I’ve reached a new stage in motherhood. The one no one told me about. That always happens right when I manage to get a little comfortable. The Messy stage. Not just my living room, or her car seat, I’m talking about my whole life. It’s messy right now. I mean don’t get me wrong, she does do things like pours a concoction of leftover juice from her plate down her shirt, with a smile on her face, much reminiscent of the cheshire cat from Alice in Wonderland. (Hotdog juice, canned peas and carrot juice, diced pear juice) Yep, that is super messy folks, but hear me out. Once again, I’m talking about my WHOLE LIFE. It’s a mess, a beautiful one.
I used to be the kind of girl who always had a dream in her heart and a daily to do list, prioritized and bullet listed with time limits. I bought an $80 planner when Violet was 4 months old. It has a section for meal plans and budgeting. I used to coupon and go to 3 different grocery stores to get the best deals. Guess how many times I’ve used that planner? You know what… let’s not talk about that. I’m pretty sure that is dried applesauce from about four months ago on the cover. Let’s talk about how now, I order groceries online via click-list. Which is fun until you have to leave the house to go get them and all your yoga pants are dirty. No joke, last week on my way to go pick them up, I had to turn back around to put on deodorant and make sure I locked the backdoor because I couldn’t for the life of me remember if I did either.
I sure did remember the pacifier (clip too), raisins, cereal bar, goldfish, a sippy cup, and Elmo books. Shoes, a stuffed unicorn, the diaper bag. We weren’t even getting out of the car people! But hell hath no furry than a toddler without snacks and her unicorn!!!! Anyway, my point here is to encourage y’all to embrace the beautiful mess that might now very well be your life too. Savor those sticky fingers and teddy graham encrusted chin rolls. Stop looking at other Mothers who’s lives look perfectly in order. That’s all INSTA-Mommy propaganda anyway and you only see a corner of their living rooms. I promised you there is a reason it’s the same corner in almost every photo. WE ARE ALL A MESS! Don’t let anyone fool you.
Get off your phone and make a mess too. Break out the whipped cream paint, tickle them until they almost pee their pants (let’s not get too crazy here, we change enough diapers already.) Show them that they are the reason for the sparkle in your eyes and that you can be wild too! A Few Beautifully Messy Ideas for you and your Toddler:
•Whipped cream paint (just add food coloring)

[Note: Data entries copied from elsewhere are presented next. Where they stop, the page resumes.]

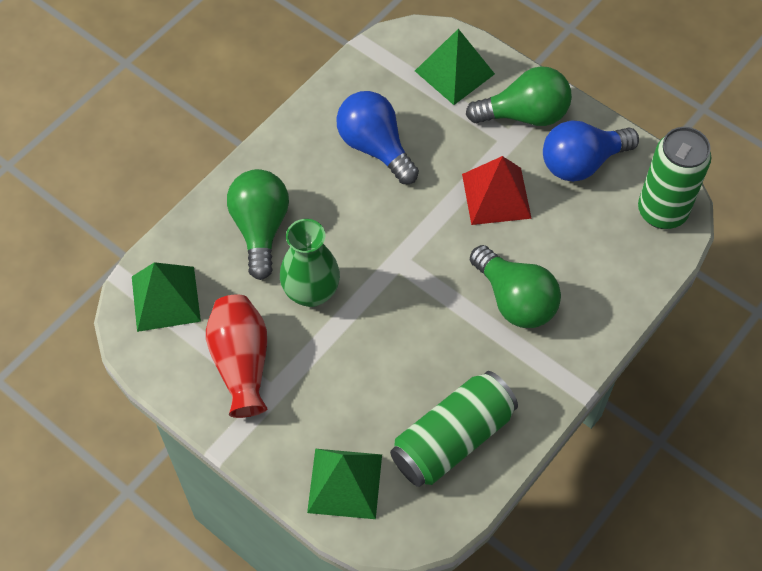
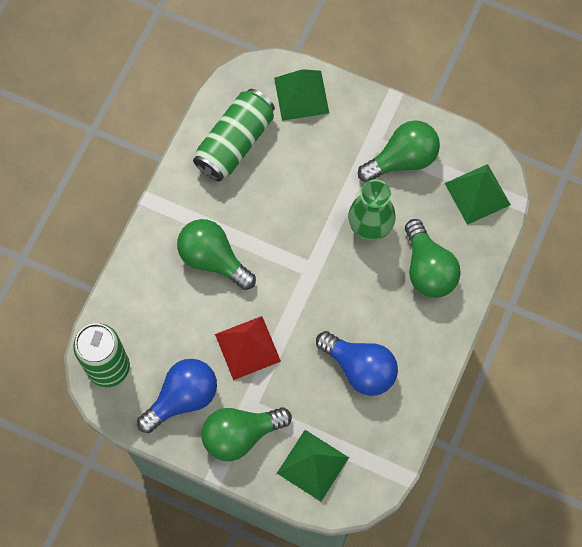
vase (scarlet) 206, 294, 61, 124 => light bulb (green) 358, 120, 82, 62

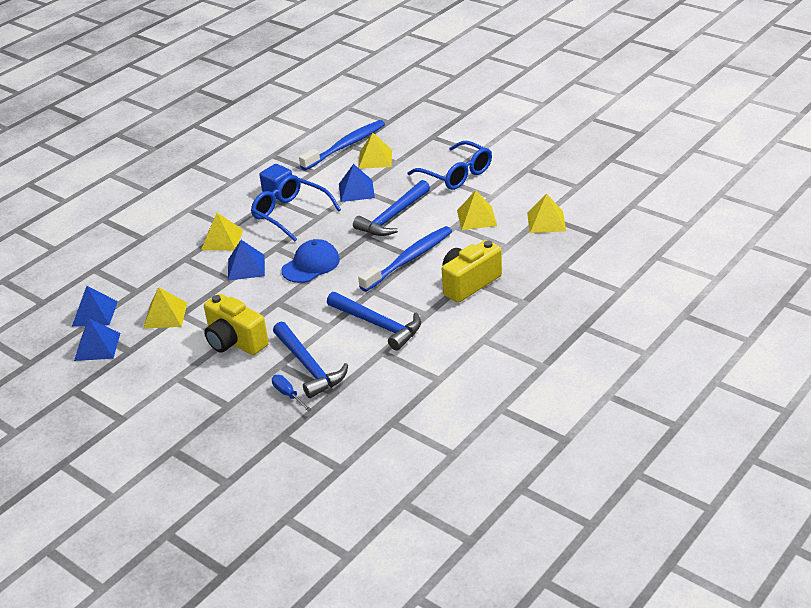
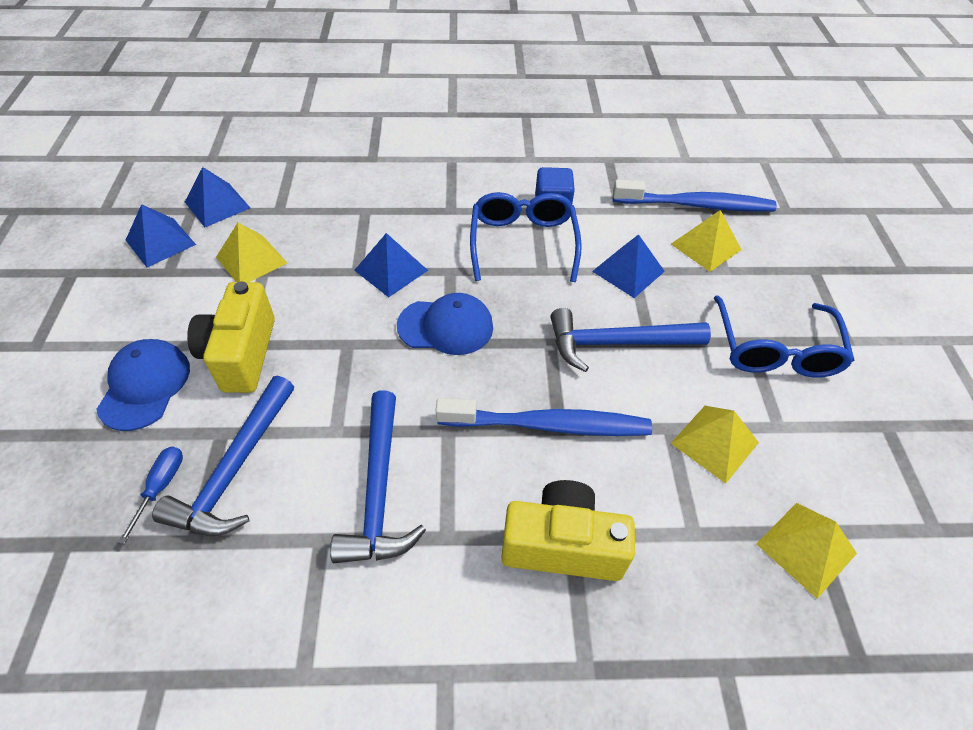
pyramid shape (bright yellow) 201, 213, 42, 37 => nothing
nothing => baseball cap (royal blue) 97, 339, 93, 92

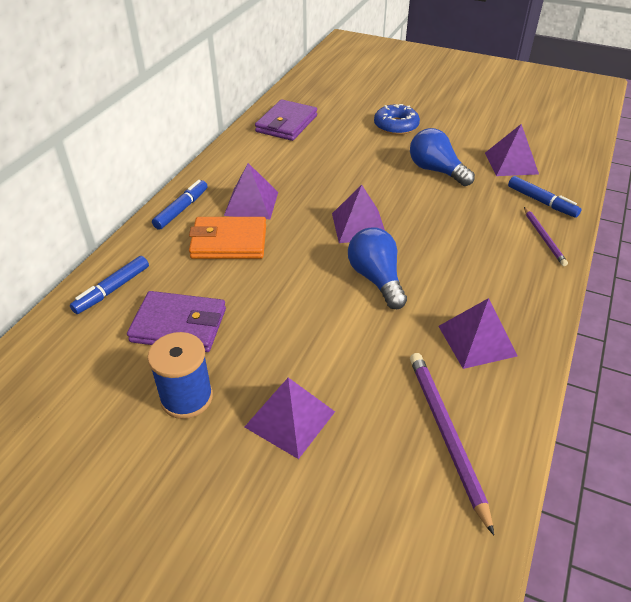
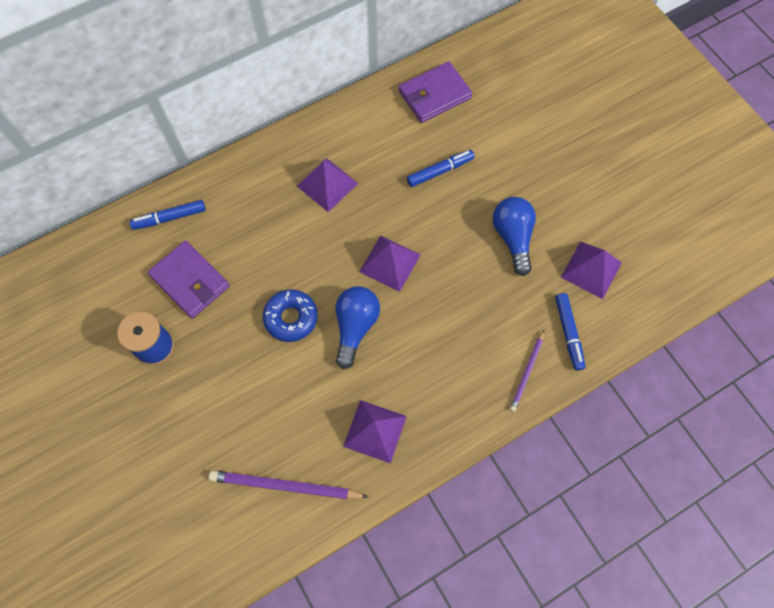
marker pen (royal blue) 152, 180, 56, 50 => marker pen (royal blue) 407, 150, 68, 37, shifted
billfold (bright orange) 189, 217, 77, 42 => nothing
pyramid shape (royal purple) 245, 378, 90, 81 => nothing
doughnut (royal blue) 374, 104, 46, 31 => doughnut (royal blue) 263, 289, 55, 53, shifted
pencil (royal purple) 410, 353, 84, 182 => pencil (royal purple) 209, 470, 160, 29, 105 degrees counterclockwise

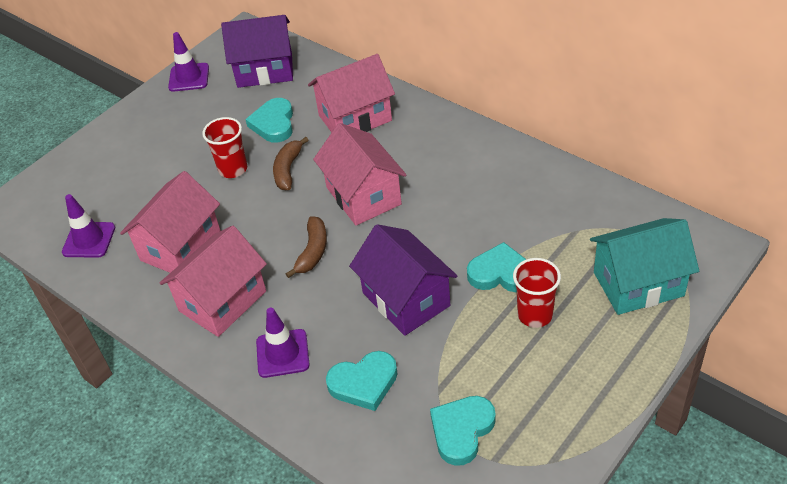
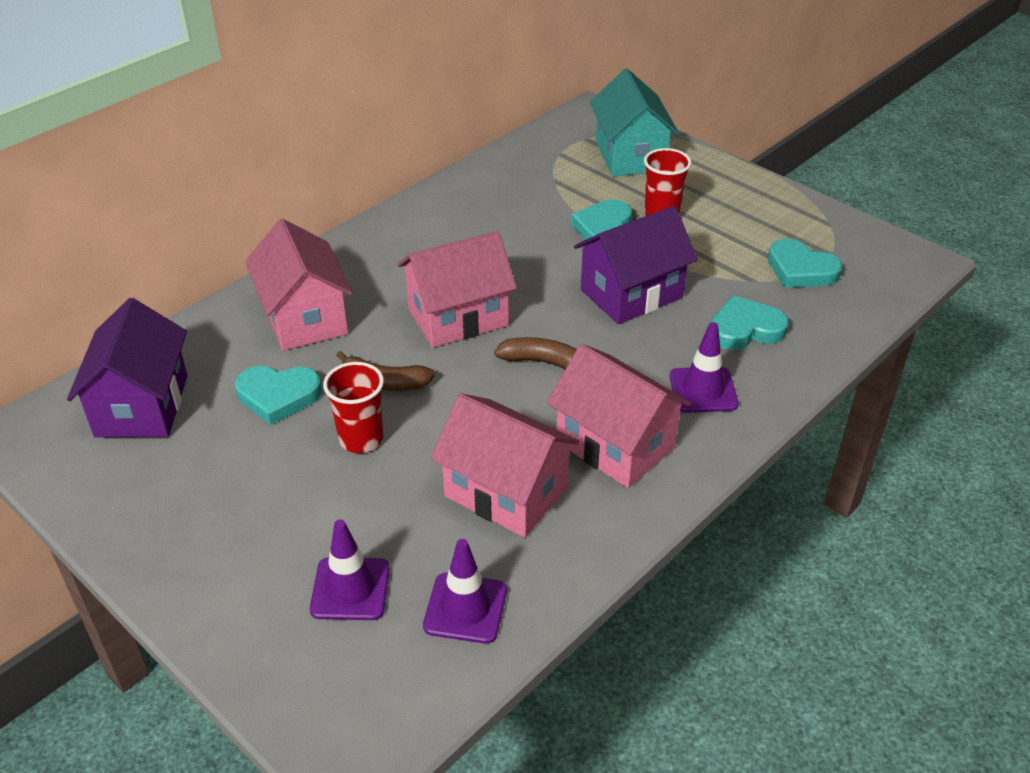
safety cone (royal purple) 168, 32, 41, 60 => safety cone (royal purple) 310, 519, 80, 101, shifted
heart (turquoise) 326, 351, 72, 60 => heart (turquoise) 711, 296, 78, 54, 90 degrees counterclockwise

*Pro tip- Do it in the bath tub!
• $1 paint kits from Target with a plastic placemat under it.
•$8 plastic pool from Walmart and plastic toys they all ready have. Something about me sitting in there with her makes her day! You can do this indoor without water too.
• Paint in Zip lock bags, taped to the table. You can also add baby oil and food coloring! LESS MESS, SO MUCH FUN!